The response should be an exact copy of the records, with the pictures removed.

INFORMATION GIVEN >>
▬▬▬

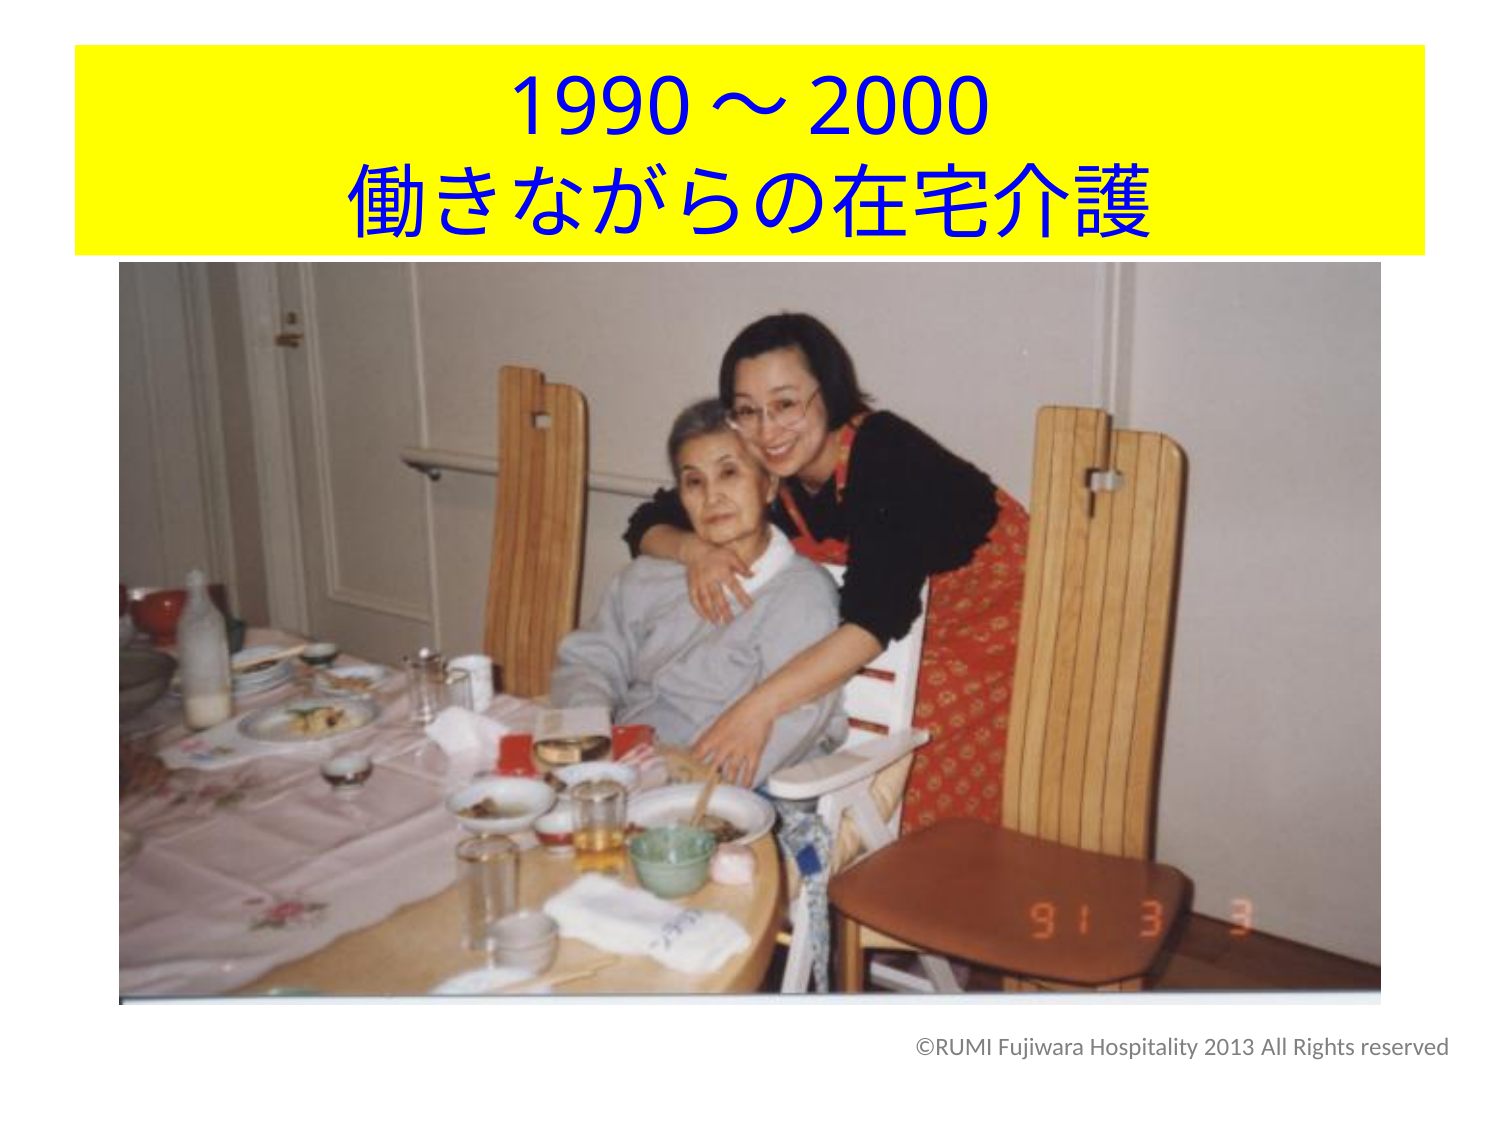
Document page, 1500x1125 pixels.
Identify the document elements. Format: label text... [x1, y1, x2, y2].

text_box ©RUMI Fujiwara Hospitality 2013 All Rights reserved [714, 1023, 1465, 1068]
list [119, 262, 1381, 1006]
title 1990～2000 働きながらの在宅介護 [74, 44, 1426, 256]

▬▬▬

ANSWER >>
Document page, 1500x1125 pixels.
Identify the document elements. Format: label text... [x1, y1, x2, y2].

text_box ©RUMI Fujiwara Hospitality 2013 All Rights reserved [714, 1023, 1465, 1068]
list [119, 262, 1381, 1006]
title 1990～2000 働きながらの在宅介護 [74, 44, 1426, 256]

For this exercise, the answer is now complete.